We wanted a book that wasn't just a SQL primer. We wanted a book with a title that didn't start or end in some arbitrary time frame ("...in Thirty Days," "Seven Days To a Better...") and didn't imply that the reader was a moron of some sort because he was reading our book.
Most of all we wanted a book that would help the reader take her MySQL skills to the next level. Every book we read focused almost exclusively on SQL command syntax or covered MySQL only at a very basic level. None really helped us to understand the deeper issues. We wanted a book that went deeper and focused on real-world problems.
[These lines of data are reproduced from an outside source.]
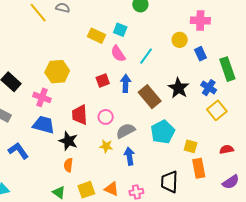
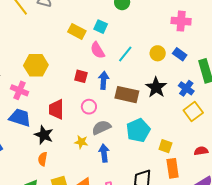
yellow circle: (180, 40) -> (158, 53), moved
blue rectangle: (201, 54) -> (180, 54), turned -32
red square: (103, 81) -> (81, 76), turned 32
brown rectangle: (150, 97) -> (127, 95), turned -40
pink circle: (106, 117) -> (89, 107), moved

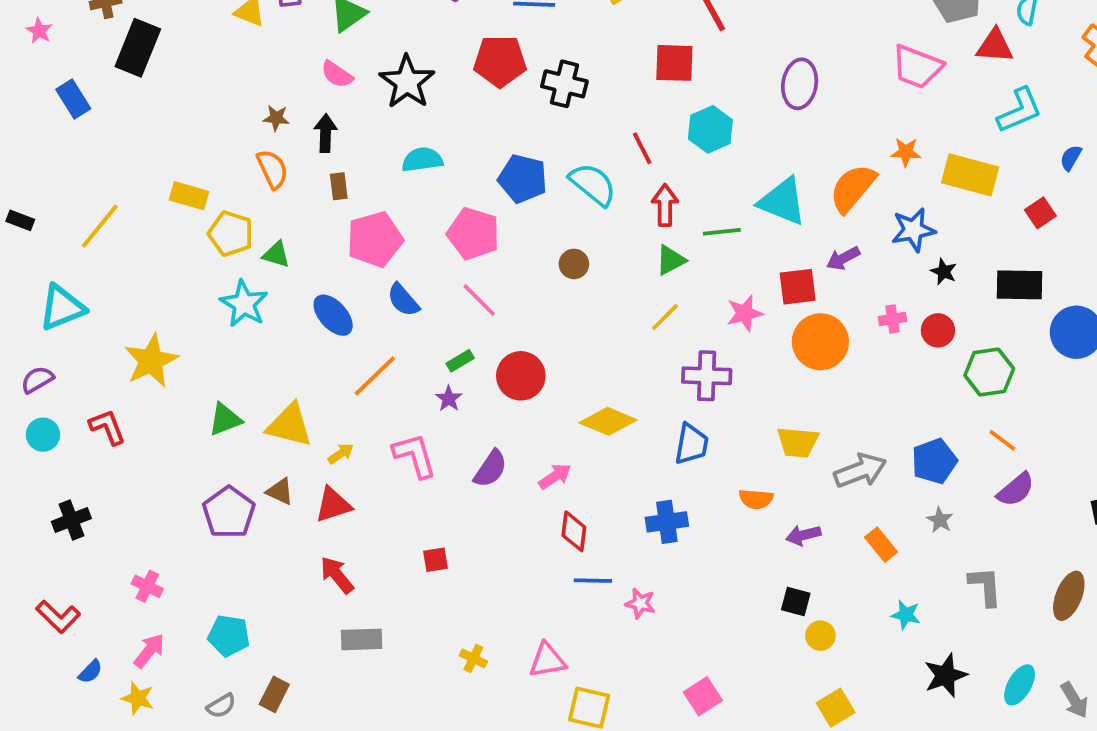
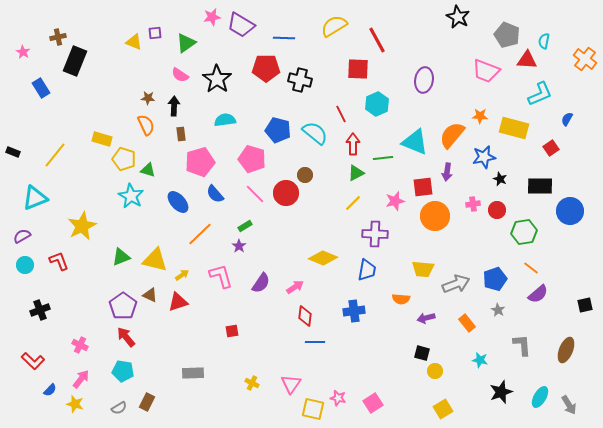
purple arrow: (843, 258) -> (447, 172), turned -54
red circle: (521, 376) -> (286, 193), moved
red arrow: (337, 575) -> (126, 337), moved
pink star: (640, 603) -> (338, 398), moved
pink triangle: (547, 660) -> (291, 384), turned -45

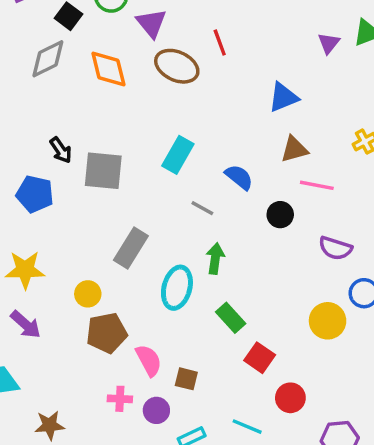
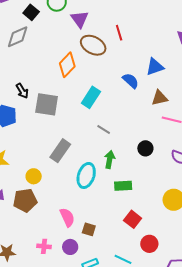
orange diamond: (108, 69) -> (67, 65), moved, turned 55
blue semicircle: (239, 177) -> (131, 81), moved
black circle: (280, 215) -> (145, 148), moved
green rectangle: (231, 318) -> (123, 186), moved, turned -54
brown pentagon: (107, 333) -> (25, 200), moved
pink cross: (120, 399) -> (44, 246), moved

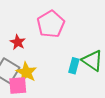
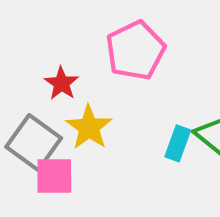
yellow star: (26, 72) -> (89, 127), moved

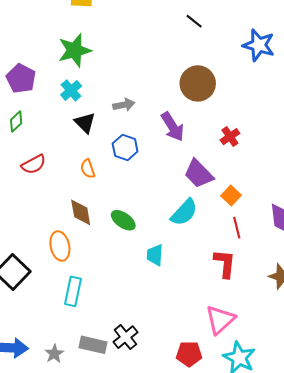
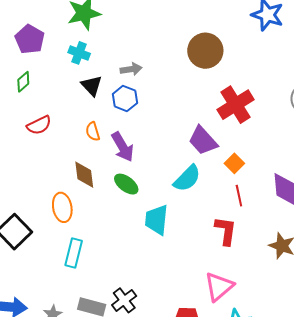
cyan cross: (71, 90) -> (79, 53), turned -30
purple arrow: (173, 127) -> (123, 147), moved
red cross: (230, 137) -> (236, 105), size x1.8
blue hexagon: (125, 148) -> (125, 99), moved
cyan trapezoid: (155, 255) -> (157, 220), size x1.4

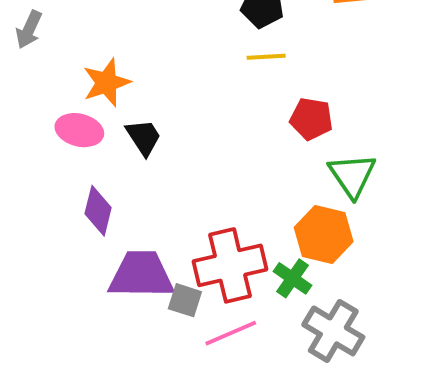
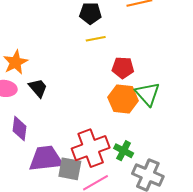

How can you set up a cluster of MySQL servers capable of handling millions upon millions of queries and ensure that things keep running even if a couple of the servers die?
We decided to write a book that focused not just on the needs of the MySQL application developer but also on the rigorous demands of the MySQL administrator, who needs to keep the system up and running no matter what his programmers or users may throw at the server.
Having said that, we assume that you are already relatively experienced with MySQL and, ideally, have read an introductory book on MySQL. In several chapters, we'll refer to common Unix tools for monitoring system performance, such as top, vmstat, and sar. If you're not already familiar with them (or their equivalent on your operating system), please take a bit of time to learn the basics. It will serve you well when we look at system performance and bottlenecks.